By RJ Burnham, CEO, Consig
When a patient's phone rings, two questions decide whether the call works: are we sure who answered, and is the patient sure it's really us? Trust in healthcare communication is broken in both directions — and closing that gap is the problem we built Consig to solve.
Most outbound voice handles the first question with knowledge-based prompts — name, date of birth — that are barely security at all. None of that is secret anymore. Meanwhile the stakes keep climbing. In 2025, 38% of Americans received a call from someone impersonating a healthcare provider or insurer, and medical identity theft costs the industry more than $30 billion a year. So when the phone rings, the patient's first thought is a reasonable one: how do I know this is really my doctor?
Consig is built to own the entire outreach call as a single sequence — Connect, Authenticate, Engage, and Handoff — so the platforms that embed us don't have to assemble that stack themselves.
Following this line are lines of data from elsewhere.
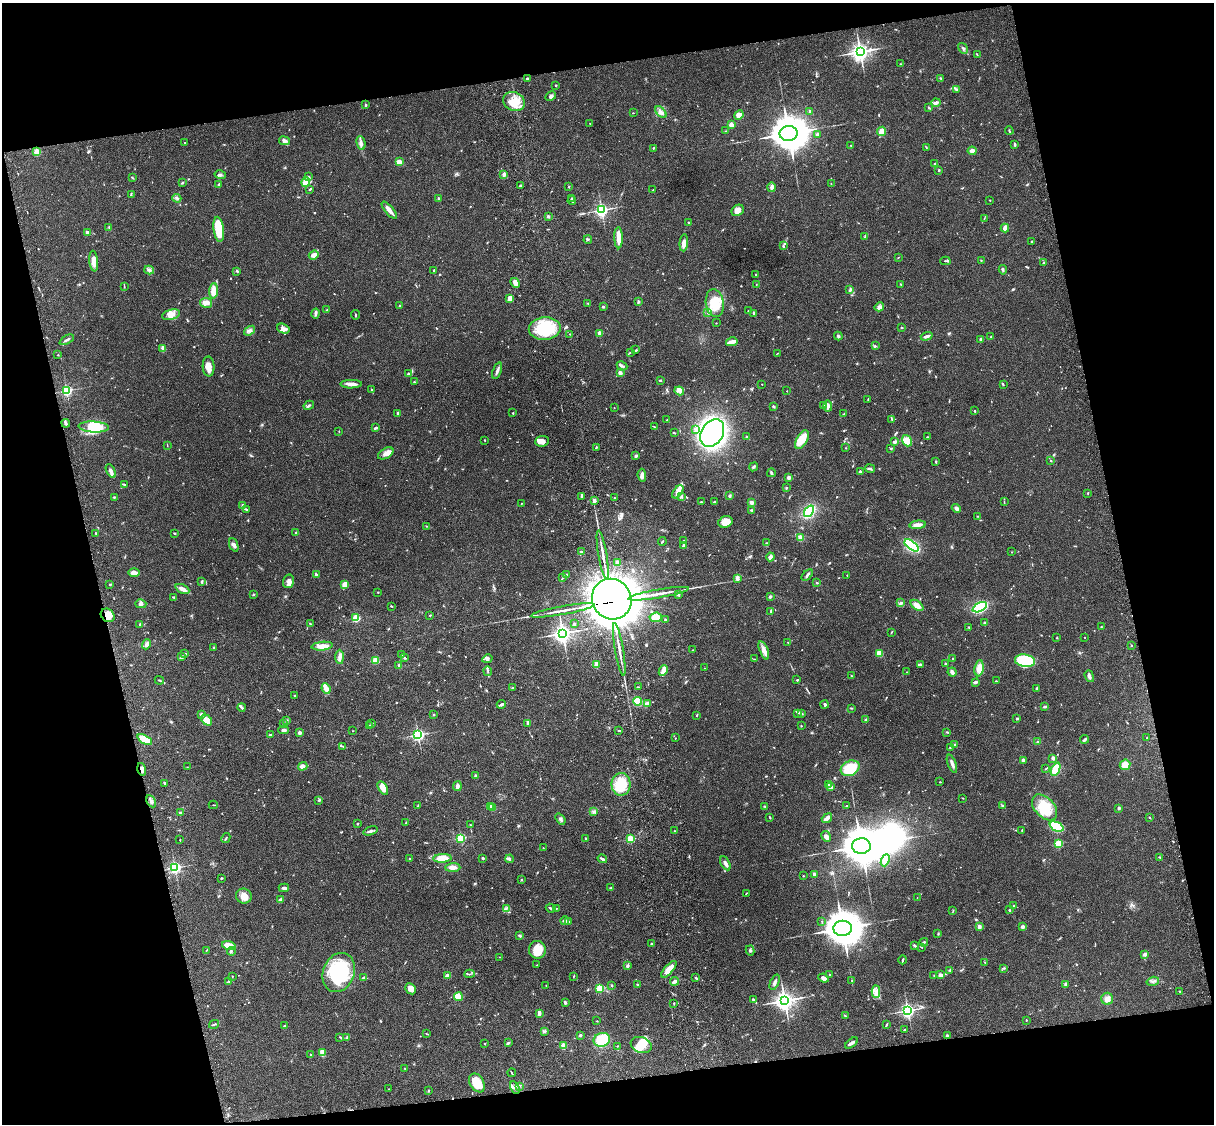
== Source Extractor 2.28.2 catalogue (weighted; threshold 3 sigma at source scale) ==
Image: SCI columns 122-4968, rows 277-4763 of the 5087 x 4927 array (HDU 1 of 3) = the unmasked area's bounding box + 8 px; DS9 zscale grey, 4 x 4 block average (1 PNG px = mean of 4 x 4 image px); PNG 1216 x 1126 px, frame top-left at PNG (2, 3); each listed source drawn as its Kron ellipse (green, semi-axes under 4 px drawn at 4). Shown black and unused: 26% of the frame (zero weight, under 3 of 4 exposures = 6% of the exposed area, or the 3 px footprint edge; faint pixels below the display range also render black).
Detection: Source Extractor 2.28.2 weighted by HDU 2 'WHT'. Background 0.079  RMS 0.0058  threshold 0.0262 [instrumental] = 3 sigma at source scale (4.5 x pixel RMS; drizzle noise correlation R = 1.50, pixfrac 1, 0.05/0.05 arcsec/px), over >= 5 px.
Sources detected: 812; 3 too faint to see at this stretch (4 x 4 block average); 7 inside a brighter object's white glare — neither listed nor drawn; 15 coinciding with a brighter row at this scale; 33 inside a brighter listed object's ellipse — not listed separately; of the other 754, all 500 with FLUX_AUTO >= 1.6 (the completeness limit of this list) listed and drawn (254 fainter detections not listed), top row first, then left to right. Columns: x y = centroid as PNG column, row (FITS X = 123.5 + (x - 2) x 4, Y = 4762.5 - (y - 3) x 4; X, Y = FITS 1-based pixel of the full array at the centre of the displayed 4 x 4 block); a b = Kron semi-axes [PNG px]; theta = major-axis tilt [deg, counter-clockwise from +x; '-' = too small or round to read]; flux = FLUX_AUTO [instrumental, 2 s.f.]
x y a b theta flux
963 48 6 2 -58 5.2
860 52 3 3 - 1700
977 55 2 2 - 1.8
900 64 2 2 - 2.1
528 78 3 2 - 3
941 78 3 2 - 4.1
556 85 2 2 - 9.1
956 89 4 2 - 4.5
551 96 6 3 28 8.2
514 101 11 9 -27 55
936 103 4 3 - 7.8
365 105 3 2 - 3.5
929 107 3 2 - 3.3
810 111 2 2 - 12
661 112 7 3 -48 12
633 113 2 2 - 2
739 115 5 4 - 28
590 123 2 2 - 1.9
731 125 2 2 - 87
725 131 2 2 - 1.6
882 131 4 4 - 31
1009 131 4 2 - 3.3
789 133 9 7 2 7700
818 135 3 3 - 11
284 141 5 3 - 9.1
185 143 2 2 - 4.6
361 143 7 3 -76 10
1014 144 4 2 - 4.2
851 146 4 2 - 3
926 147 2 2 - 1.8
653 148 3 2 - 2.3
972 151 4 4 - 13
37 152 2 2 - 160
399 162 4 3 - 31
935 163 3 2 - 2.5
939 170 2 2 - 3.8
504 174 3 3 - 9.7
220 175 6 2 -16 6.6
308 177 3 2 - 3.1
132 178 4 2 - 4
306 182 5 3 - 13
182 183 4 2 - 3.1
831 184 2 2 - 1.9
219 185 3 2 - 8.1
520 186 2 2 - 5.3
569 186 2 2 - 1.8
771 187 5 4 - 9.1
310 189 4 2 - 3.6
653 190 2 2 - 1.6
131 195 3 2 - 3.1
177 198 4 3 - 6.6
439 198 2 2 - 19
572 199 2 2 - 9.1
990 200 2 2 - 4
572 201 4 2 - 5
389 210 11 3 -50 24
601 210 3 2 - 740
738 210 7 5 36 24
548 216 3 2 - 3.1
984 218 2 2 - 1.7
689 223 2 2 - 2.4
109 227 2 2 - 2.2
1005 228 4 2 - 23
219 229 12 5 -83 110
87 233 3 2 - 15
865 237 3 2 - 3
619 238 10 3 -89 50
588 239 4 2 - 4.3
1032 241 2 2 - 2.2
684 243 8 4 85 18
783 246 4 2 - 4.4
314 255 5 3 - 25
898 257 2 2 - 2
981 260 2 2 - 2
94 261 10 4 -84 33
945 261 5 2 - 3.4
1044 263 2 2 - 20
149 270 5 2 - 6.8
433 270 2 2 - 2.5
1003 270 4 2 - 6
237 271 3 2 - 4.7
756 275 3 2 - 4
515 283 5 3 - 22
756 284 2 2 - 1.6
901 284 3 2 - 1.9
124 286 2 2 - 2.4
850 290 2 2 - 2.2
214 291 8 4 86 44
509 298 4 3 - 17
638 302 3 2 - 4.4
206 303 6 5 - 17
588 303 2 2 - 1.9
715 303 14 9 -81 78
400 306 2 2 - 12
603 307 3 2 - 4.5
879 307 5 4 - 11
327 310 3 2 - 3.4
748 311 3 2 - 2.7
707 312 2 2 - 2.2
315 313 5 2 - 11
753 313 3 2 - 4
171 315 9 5 16 24
355 315 5 2 - 3.2
716 323 2 2 - 1.8
901 327 2 2 - 3.1
283 329 6 4 -20 21
545 329 16 11 3 180
250 331 6 3 36 8.9
599 333 2 2 - 71
570 334 2 2 - 2.3
838 336 4 3 - 5.8
927 336 6 2 18 11
991 337 2 2 - 3.4
981 339 2 2 - 24
67 340 8 2 28 8.8
732 342 6 2 12 25
875 346 3 2 - 3.9
162 348 4 3 - 5.6
636 350 3 2 - 3.7
630 352 2 2 - 1.8
778 353 3 2 - 1.7
58 355 2 2 - 1.8
622 366 5 2 - 6.5
209 367 10 6 -88 30
497 371 8 3 70 11
620 373 3 2 - 14
408 374 3 2 - 3.8
660 380 2 2 - 4.7
414 382 2 2 - 2.1
351 384 10 3 0 24
762 384 2 2 - 2.1
1003 385 3 2 - 2.5
371 390 3 2 - 3.2
67 391 2 2 - 560
679 391 5 3 - 8.1
787 391 2 2 - 2.4
868 399 3 2 - 2.4
309 405 5 2 - 7.1
824 405 3 2 - 4.8
828 406 5 3 - 14
774 407 3 2 - 3.3
614 408 2 2 - 1.6
975 411 2 2 - 3.1
398 413 3 3 - 6.1
513 413 2 2 - 2.7
844 414 3 2 - 1.9
891 419 3 2 - 3.6
667 420 2 2 - 1.9
66 423 4 3 - 7.6
94 427 15 5 -3 64
655 427 3 2 - 2.3
376 428 3 2 - 4.8
696 429 4 3 - 7
339 431 2 2 - 1.7
674 433 4 2 - 3.1
712 433 15 10 59 860
746 436 2 2 - 1.7
927 437 2 2 - 2.2
802 440 10 5 61 55
485 441 2 2 - 1.6
542 441 7 5 5 20
907 441 6 4 -54 45
894 442 3 2 - 11
167 445 3 2 - 1.8
596 447 2 2 - 4.5
846 448 2 2 - 2
891 448 2 2 - 1.8
386 453 8 5 30 17
636 456 3 2 - 5.9
1051 461 3 2 - 2.1
936 462 3 2 - 3.2
754 467 5 2 - 4.6
870 468 5 3 - 6.1
111 471 7 3 -61 14
860 472 4 3 - 7.3
771 473 4 3 - 5.4
642 475 6 4 -85 14
789 478 2 2 - 50
124 485 2 2 - 2
786 488 2 2 - 3.1
678 492 7 4 54 17
1088 493 2 2 - 2
682 496 3 2 - 3.4
730 496 2 2 - 21
114 497 3 2 - 2.7
582 497 3 2 - 3.8
614 498 2 2 - 2
594 501 3 3 - 6.4
701 502 3 2 - 2.8
714 502 4 2 - 3.1
751 502 4 3 - 6.9
1004 502 2 2 - 2.1
521 504 2 2 - 1.7
243 505 3 2 - 5.9
956 508 5 3 - 8.8
247 509 4 2 - 3.4
752 510 3 2 - 3.8
809 511 6 3 54 190
977 516 2 2 - 1.7
725 522 7 5 19 45
918 525 8 3 6 20
426 526 2 2 - 1.7
96 533 3 2 - 2.8
175 533 3 2 - 2.9
296 533 4 2 - 4.5
800 538 2 2 - 120
684 540 2 2 - 3.3
662 541 4 2 - 3.2
766 543 3 2 - 3.1
234 545 7 3 -70 10
911 545 8 3 -38 390
684 546 2 2 - 32
582 552 4 2 - 2.2
1012 552 2 2 - 2.5
603 555 24 2 -80 26
770 557 4 3 - 13
617 562 4 3 - 10
134 573 5 3 - 21
316 575 3 2 - 6.1
567 575 3 2 - 2.8
807 575 7 2 48 6.9
847 575 2 2 - 1.7
563 578 3 2 - 3.1
737 578 4 2 - 13
202 581 3 2 - 5.8
288 581 7 5 73 15
817 583 2 2 - 8.8
110 584 2 2 - 3
345 585 4 4 - 29
182 589 7 3 -26 19
378 592 2 2 - 2.2
253 594 2 2 - 4.8
659 594 31 2 10 36
678 594 3 3 - 6.1
770 596 3 3 - 5
173 597 3 2 - 2.5
612 599 21 19 -58 20000
901 603 3 3 - 9.2
141 604 5 4 - 8.8
917 605 7 4 -37 25
391 606 3 2 - 2.1
980 607 8 4 27 290
563 610 32 2 10 38
771 611 3 2 - 4
108 615 7 6 - 59
430 615 2 2 - 2.4
656 617 6 5 - 42
356 618 2 2 - 240
665 619 3 2 - 2.5
985 623 3 2 - 3
140 624 3 2 - 2.7
310 624 4 2 - 3.5
574 624 2 2 - 5
969 627 2 2 - 2.6
1101 627 2 2 - 3
891 632 3 2 - 2.5
563 633 3 3 - 1500
1085 637 2 2 - 2
1057 638 2 2 - 2.2
788 642 2 2 - 1.7
147 644 5 3 - 11
1131 645 3 2 - 2
322 646 10 3 6 34
213 647 2 2 - 2.7
619 650 27 2 -80 29
693 650 2 2 - 1.8
764 650 9 4 -68 19
185 653 2 2 - 2
879 653 4 3 - 28
401 655 3 2 - 4.2
182 657 4 2 - 11
340 657 7 3 -89 13
404 658 2 2 - 3.9
487 659 5 3 - 8.1
754 659 2 2 - 2.2
953 659 3 2 - 1.9
375 660 2 2 - 160
1025 661 10 6 -7 190
597 664 3 3 - 13
920 664 3 2 - 5.4
945 664 2 2 - 3.2
399 666 3 2 - 6.5
704 668 2 2 - 1.7
979 668 8 4 81 36
663 670 6 3 66 39
488 671 5 2 - 3.5
907 672 2 2 - 2.1
952 672 5 3 - 11
851 676 2 2 - 3
1089 676 6 2 -70 9.8
159 680 5 2 - 3
797 680 2 2 - 4
996 681 3 3 - 3.4
975 682 4 2 - 5.3
639 687 3 2 - 2.1
513 688 2 2 - 2.6
1037 688 3 2 - 5.8
326 689 5 2 - 81
294 695 2 2 - 2.6
637 701 4 4 - 71
647 703 4 2 - 23
501 704 4 2 - 9.2
825 705 4 2 - 4.2
242 707 4 2 - 4.9
1045 707 4 2 - 6.6
851 708 3 2 - 2.7
797 713 4 2 - 3.4
434 714 2 2 - 2.2
801 714 4 2 - 4.9
201 715 4 3 - 6.6
697 715 3 2 - 2.3
1016 719 3 2 - 4.2
207 720 6 4 -50 34
866 720 3 3 - 5
286 721 4 2 - 3.2
372 723 3 2 - 2.6
528 723 3 2 - 7.8
284 724 3 2 - 3.4
370 725 2 2 - 2.2
801 726 2 2 - 2.1
284 730 5 2 - 9
619 730 3 2 - 1.9
353 731 2 2 - 1.9
947 732 4 2 - 3.1
299 733 2 2 - 40
270 735 3 3 - 4.1
418 735 2 2 - 770
675 738 2 2 - 2
1147 738 2 2 - 2.5
1085 739 4 2 - 8.3
145 740 8 4 -28 55
1037 742 3 2 - 2.5
955 745 3 2 - 11
343 746 3 2 - 3.2
950 747 3 2 - 2.1
1053 758 2 2 - 38
1023 760 2 2 - 17
952 764 9 3 -69 13
1125 765 5 5 - 33
303 766 5 4 - 12
187 767 2 2 - 1.6
850 768 10 7 27 110
1046 768 3 2 - 1.7
142 769 6 3 -75 13
1056 769 7 4 65 63
475 776 3 3 - 4.8
940 782 2 2 - 1.8
165 783 2 2 - 7.1
621 784 11 9 89 99
828 784 2 2 - 2.6
457 786 5 3 - 12
830 787 2 2 - 84
383 788 7 4 -59 30
963 798 3 2 - 1.8
319 800 3 2 - 2.6
151 801 6 2 -63 7.4
213 805 4 2 - 2.2
418 806 2 2 - 3
491 806 2 2 - 43
765 806 3 2 - 3.5
846 806 2 2 - 2.5
1002 806 4 2 - 3.9
493 807 2 2 - 88
1045 807 15 9 -46 75
1119 808 2 2 - 22
593 812 2 2 - 3.6
180 813 3 2 - 3.3
770 817 4 2 - 2.6
827 818 5 3 - 19
1150 818 3 2 - 2.4
560 819 6 3 -52 8.1
406 822 2 2 - 3.1
357 824 3 2 - 2
470 825 3 2 - 1.8
1056 827 7 4 -23 220
1022 830 3 2 - 1.7
370 831 7 2 17 8.7
674 831 2 2 - 2.6
826 836 5 4 - 14
226 838 5 2 - 3.2
461 838 2 2 - 330
586 839 3 2 - 3.7
630 839 2 2 - 240
180 840 3 2 - 1.9
1058 844 2 2 - 250
861 846 9 7 1 10000
543 848 2 2 - 1.9
1160 857 4 2 - 2.7
442 858 9 4 3 58
483 858 2 2 - 4.6
410 859 2 2 - 8.6
509 859 4 3 - 7.3
602 859 4 2 - 7.6
885 860 6 4 66 18
725 863 7 3 -61 13
453 867 7 4 2 18
175 868 2 2 - 660
814 874 3 3 - 4.9
803 876 2 2 - 5
221 878 2 2 - 3.7
522 879 2 2 - 2.1
284 888 5 2 - 10
611 888 3 2 - 2.8
746 893 3 2 - 3
244 896 8 7 - 34
917 897 2 2 - 2
281 900 4 2 - 15
1013 906 2 2 - 2.7
551 908 5 2 - 4.7
556 908 2 2 - 2.2
506 909 2 2 - 3
1009 910 2 2 - 4.4
953 911 3 2 - 2.5
565 921 4 3 - 6.5
569 922 3 2 - 3.5
822 922 4 2 - 2.2
979 927 4 2 - 12
1022 927 3 3 - 9.7
843 928 9 7 2 7900
938 933 4 2 - 2.5
520 936 3 2 - 5.3
924 942 4 2 - 3.3
651 944 2 2 - 2.9
914 945 3 2 - 5.8
229 946 7 4 -17 52
921 947 2 2 - 2
206 950 2 2 - 2.4
537 950 9 8 - 61
750 950 5 2 - 5.4
231 951 4 2 - 4.3
1145 954 4 3 - 9.6
500 957 2 2 - 1.7
903 960 4 2 - 5.3
985 963 3 2 - 2
536 965 3 2 - 2.1
628 965 3 3 - 5.1
1004 968 3 2 - 3.8
669 969 10 4 49 42
950 970 3 2 - 2.8
339 973 20 15 68 260
469 974 5 2 - 4.1
447 975 3 2 - 21
830 975 2 2 - 2.7
940 975 3 3 - 12
232 976 2 2 - 2.1
573 976 3 2 - 1.8
934 976 2 2 - 2.9
363 978 4 2 - 7.9
696 978 3 2 - 3.7
824 978 5 4 - 13
852 980 2 2 - 2.3
229 981 4 2 - 4.2
674 981 4 3 - 10
1153 981 6 2 16 6
775 982 8 3 67 11
1065 984 3 3 - 4.6
546 985 2 2 - 1.6
611 985 3 2 - 3
638 985 4 2 - 5.7
600 988 2 2 - 220
411 989 6 5 - 25
876 991 6 4 -87 15
1180 991 3 2 - 3.6
458 997 4 3 - 64
1107 999 6 6 - 15
753 1000 4 3 - 6.6
785 1001 4 3 - 1800
565 1002 2 2 - 10
674 1003 2 2 - 2
908 1010 3 3 - 800
539 1013 4 2 - 12
845 1016 4 2 - 3.9
1026 1020 2 2 - 2.1
597 1021 3 2 - 1.8
214 1024 5 2 - 4.1
887 1025 3 2 - 3.5
285 1026 3 2 - 6
904 1030 3 2 - 2.8
545 1031 2 2 - 1.7
427 1034 4 2 - 2.5
580 1035 3 3 - 3.6
947 1036 2 2 - 7.1
340 1037 2 2 - 1.9
347 1038 4 2 - 3.4
602 1040 8 7 - 140
508 1043 4 2 - 6.6
851 1043 7 3 37 9.4
484 1044 2 2 - 3.8
641 1045 11 7 -20 39
563 1046 2 2 - 120
617 1046 2 2 - 2
322 1052 3 2 - 48
311 1055 3 2 - 2.5
405 1068 2 2 - 2
512 1073 4 2 - 2.9
477 1083 10 7 -57 60
519 1086 3 2 - 3
515 1088 7 4 -61 9.7
389 1089 2 2 - 1.9
428 1090 2 2 - 3.8
Overlapping masked pixels (flux is a lower limit): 3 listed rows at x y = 612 599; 108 615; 142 769
Diffuse or blended objects may show on this block-average render without a row.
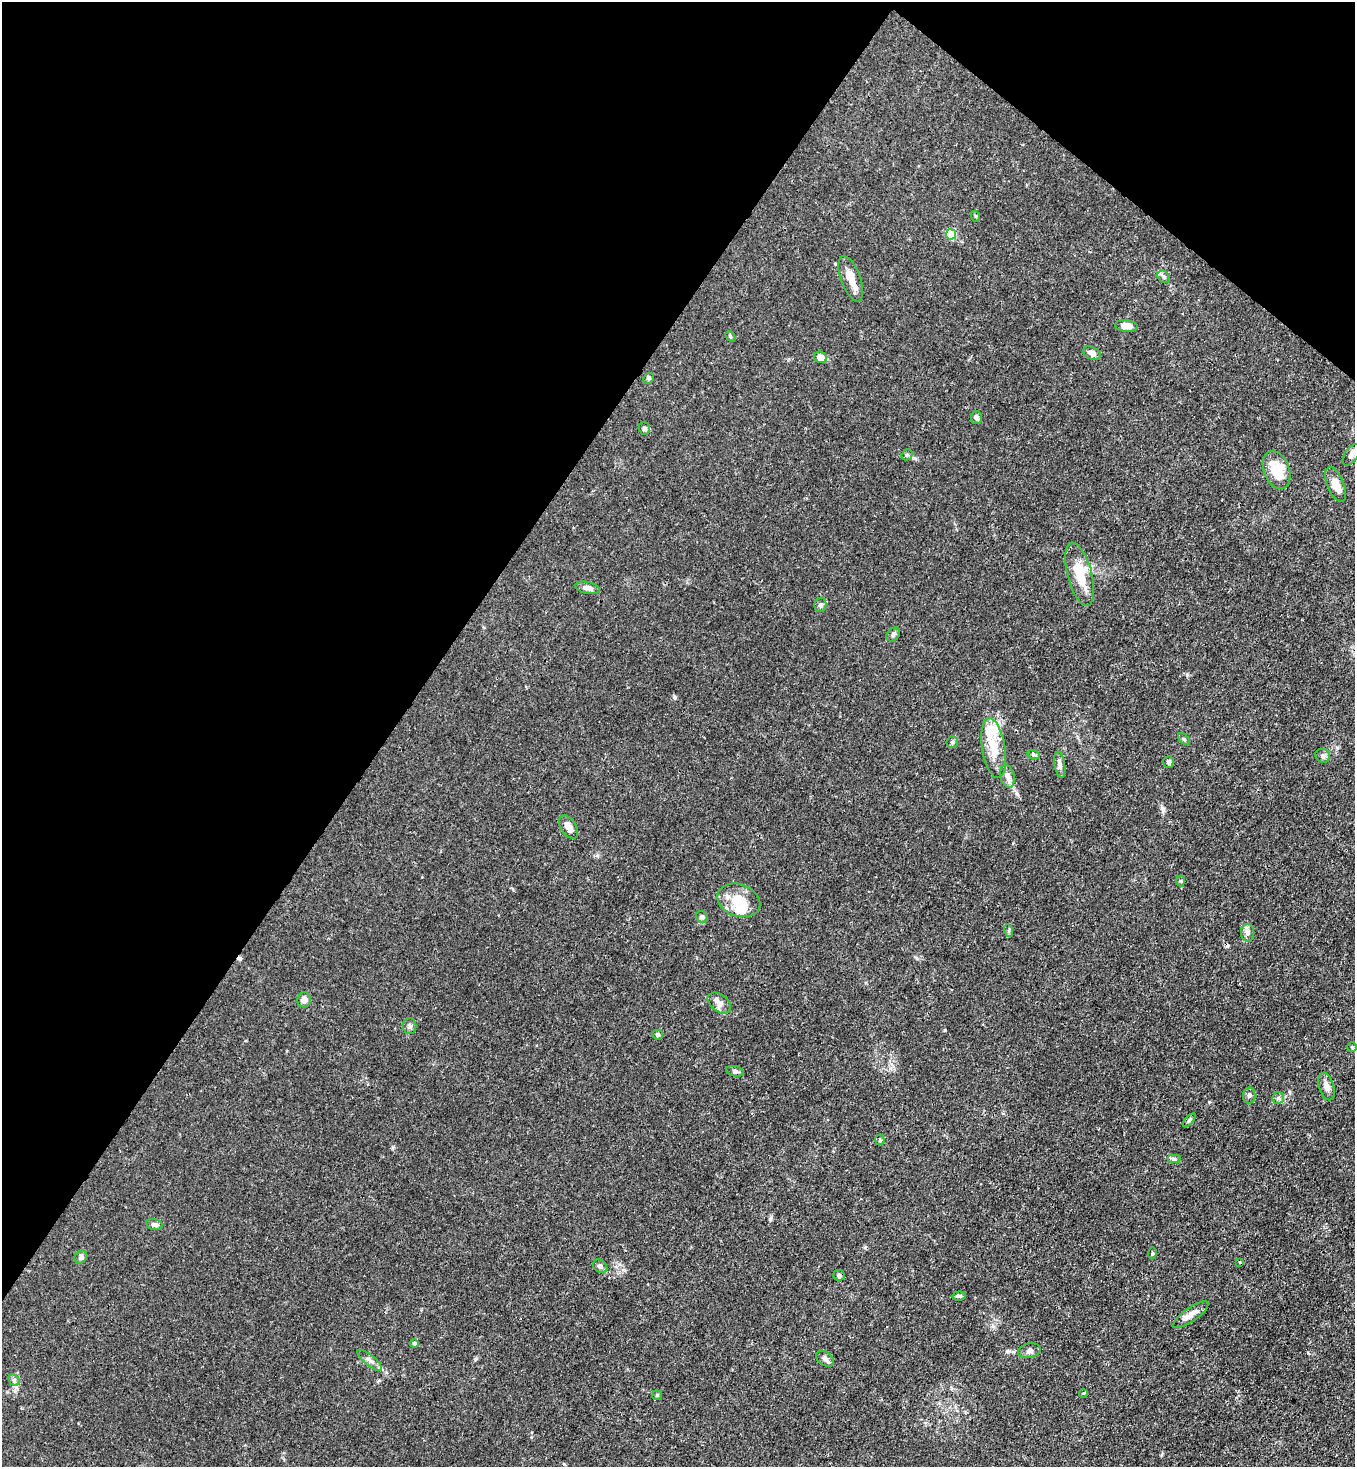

Trust lives in the first two steps.
Today we made the Authenticate step dramatically stronger, announcing a strategic OEM partnership with Journey.ai that embeds their patented Zero Knowledge Network® as the identity layer inside every Consig call. It fits how we already build. Consig runs conversational context firewalls that keep sensitive data out of the model's reach, and Journey extends that protection to identity — verifying credentials and biometrics without those inputs ever entering the AI or the transcript.
It's also more than authentication. The same foundation lets a call safely capture consent, collect health data, or take in a form or record — none of it passing through the AI. Journey is a major piece of this, but it's one building block, not the whole answer.
The other half of trust is Connect — the patient believing the call is genuinely from their provider. That takes more layers: branded, verified caller ID so our name shows up attested on the screen, KYC behind the number, and verified sender identity on RCS and messaging. And it has to be done with care. Texting a patient a link to click can feel more like a scam, not less, so the medium itself has to earn trust before the message does.
Together, Connect and Authenticate start to bring trust back to healthcare communication across every channel — answering both questions the patient and the provider are quietly asking on every call. Authentication was the hardest step, and with Journey it's now built in. The rest of the sequence is where we go next.